- **What to work on**:
All entries are to be repeated exactly as shown below.

- **Data shown**:
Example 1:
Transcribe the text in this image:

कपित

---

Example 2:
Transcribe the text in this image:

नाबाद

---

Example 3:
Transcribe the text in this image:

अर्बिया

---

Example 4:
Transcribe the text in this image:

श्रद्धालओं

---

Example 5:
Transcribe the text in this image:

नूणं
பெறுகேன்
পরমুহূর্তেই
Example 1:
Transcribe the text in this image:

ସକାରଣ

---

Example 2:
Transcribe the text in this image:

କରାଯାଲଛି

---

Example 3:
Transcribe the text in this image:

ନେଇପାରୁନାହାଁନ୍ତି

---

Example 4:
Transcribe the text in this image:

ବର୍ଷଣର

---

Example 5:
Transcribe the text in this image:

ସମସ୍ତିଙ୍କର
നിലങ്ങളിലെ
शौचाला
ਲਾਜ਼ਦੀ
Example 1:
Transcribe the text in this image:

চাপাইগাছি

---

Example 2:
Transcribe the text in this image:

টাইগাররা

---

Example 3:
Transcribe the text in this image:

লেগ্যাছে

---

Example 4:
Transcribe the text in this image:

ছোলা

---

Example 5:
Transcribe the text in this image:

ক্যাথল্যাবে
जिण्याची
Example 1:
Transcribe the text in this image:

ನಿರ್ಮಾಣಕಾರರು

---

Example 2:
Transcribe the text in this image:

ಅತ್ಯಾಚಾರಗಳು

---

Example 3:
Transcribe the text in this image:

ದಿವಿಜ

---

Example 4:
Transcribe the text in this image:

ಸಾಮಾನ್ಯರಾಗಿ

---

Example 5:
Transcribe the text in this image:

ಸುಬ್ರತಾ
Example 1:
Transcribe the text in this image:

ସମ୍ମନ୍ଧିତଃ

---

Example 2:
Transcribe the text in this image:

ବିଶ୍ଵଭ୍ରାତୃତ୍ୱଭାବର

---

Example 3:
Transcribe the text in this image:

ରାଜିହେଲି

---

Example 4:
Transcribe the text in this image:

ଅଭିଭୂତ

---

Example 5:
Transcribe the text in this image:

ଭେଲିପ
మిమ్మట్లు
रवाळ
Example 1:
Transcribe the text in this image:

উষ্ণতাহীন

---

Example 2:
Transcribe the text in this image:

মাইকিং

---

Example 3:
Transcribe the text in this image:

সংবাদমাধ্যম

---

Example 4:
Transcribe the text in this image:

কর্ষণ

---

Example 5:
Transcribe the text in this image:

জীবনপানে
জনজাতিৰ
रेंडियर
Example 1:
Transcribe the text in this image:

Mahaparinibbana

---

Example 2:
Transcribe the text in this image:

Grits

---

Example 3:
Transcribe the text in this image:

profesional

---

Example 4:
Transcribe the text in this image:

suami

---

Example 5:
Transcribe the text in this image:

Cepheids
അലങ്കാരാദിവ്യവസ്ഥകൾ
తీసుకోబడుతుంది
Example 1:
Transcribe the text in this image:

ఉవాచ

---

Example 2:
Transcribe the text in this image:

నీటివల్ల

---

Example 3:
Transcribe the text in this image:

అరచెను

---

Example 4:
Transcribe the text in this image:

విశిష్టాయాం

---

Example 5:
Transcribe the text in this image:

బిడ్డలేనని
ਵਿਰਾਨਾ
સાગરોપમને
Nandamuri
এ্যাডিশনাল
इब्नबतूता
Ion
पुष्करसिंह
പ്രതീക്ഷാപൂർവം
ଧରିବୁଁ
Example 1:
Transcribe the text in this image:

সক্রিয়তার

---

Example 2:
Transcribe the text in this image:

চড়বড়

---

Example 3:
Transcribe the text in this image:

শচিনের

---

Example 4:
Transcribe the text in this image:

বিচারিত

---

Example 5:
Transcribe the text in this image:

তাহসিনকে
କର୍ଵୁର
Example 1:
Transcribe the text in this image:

- **Answer space**:
Example 1:
Transcribe the text in this image:

कपित

---

Example 2:
Transcribe the text in this image:

नाबाद

---

Example 3:
Transcribe the text in this image:

अर्बिया

---

Example 4:
Transcribe the text in this image:

श्रद्धालओं

---

Example 5:
Transcribe the text in this image:

नूणं
பெறுகேன்
পরমুহূর্তেই
Example 1:
Transcribe the text in this image:

ସକାରଣ

---

Example 2:
Transcribe the text in this image:

କରାଯାଲଛି

---

Example 3:
Transcribe the text in this image:

ନେଇପାରୁନାହାଁନ୍ତି

---

Example 4:
Transcribe the text in this image:

ବର୍ଷଣର

---

Example 5:
Transcribe the text in this image:

ସମସ୍ତିଙ୍କର
നിലങ്ങളിലെ
शौचाला
ਲਾਜ਼ਦੀ
Example 1:
Transcribe the text in this image:

চাপাইগাছি

---

Example 2:
Transcribe the text in this image:

টাইগাররা

---

Example 3:
Transcribe the text in this image:

লেগ্যাছে

---

Example 4:
Transcribe the text in this image:

ছোলা

---

Example 5:
Transcribe the text in this image:

ক্যাথল্যাবে
जिण्याची
Example 1:
Transcribe the text in this image:

ನಿರ್ಮಾಣಕಾರರು

---

Example 2:
Transcribe the text in this image:

ಅತ್ಯಾಚಾರಗಳು

---

Example 3:
Transcribe the text in this image:

ದಿವಿಜ

---

Example 4:
Transcribe the text in this image:

ಸಾಮಾನ್ಯರಾಗಿ

---

Example 5:
Transcribe the text in this image:

ಸುಬ್ರತಾ
Example 1:
Transcribe the text in this image:

ସମ୍ମନ୍ଧିତଃ

---

Example 2:
Transcribe the text in this image:

ବିଶ୍ଵଭ୍ରାତୃତ୍ୱଭାବର

---

Example 3:
Transcribe the text in this image:

ରାଜିହେଲି

---

Example 4:
Transcribe the text in this image:

ଅଭିଭୂତ

---

Example 5:
Transcribe the text in this image:

ଭେଲିପ
మిమ్మట్లు
रवाळ
Example 1:
Transcribe the text in this image:

উষ্ণতাহীন

---

Example 2:
Transcribe the text in this image:

মাইকিং

---

Example 3:
Transcribe the text in this image:

সংবাদমাধ্যম

---

Example 4:
Transcribe the text in this image:

কর্ষণ

---

Example 5:
Transcribe the text in this image:

জীবনপানে
জনজাতিৰ
रेंडियर
Example 1:
Transcribe the text in this image:

Mahaparinibbana

---

Example 2:
Transcribe the text in this image:

Grits

---

Example 3:
Transcribe the text in this image:

profesional

---

Example 4:
Transcribe the text in this image:

suami

---

Example 5:
Transcribe the text in this image:

Cepheids
അലങ്കാരാദിവ്യവസ്ഥകൾ
తీసుకోబడుతుంది
Example 1:
Transcribe the text in this image:

ఉవాచ

---

Example 2:
Transcribe the text in this image:

నీటివల్ల

---

Example 3:
Transcribe the text in this image:

అరచెను

---

Example 4:
Transcribe the text in this image:

విశిష్టాయాం

---

Example 5:
Transcribe the text in this image:

బిడ్డలేనని
ਵਿਰਾਨਾ
સાગરોપમને
Nandamuri
এ্যাডিশনাল
इब्नबतूता
Ion
पुष्करसिंह
പ്രതീക്ഷാപൂർവം
ଧରିବୁଁ
Example 1:
Transcribe the text in this image:

সক্রিয়তার

---

Example 2:
Transcribe the text in this image:

চড়বড়

---

Example 3:
Transcribe the text in this image:

শচিনের

---

Example 4:
Transcribe the text in this image:

বিচারিত

---

Example 5:
Transcribe the text in this image:

তাহসিনকে
କର୍ଵୁର
Example 1:
Transcribe the text in this image:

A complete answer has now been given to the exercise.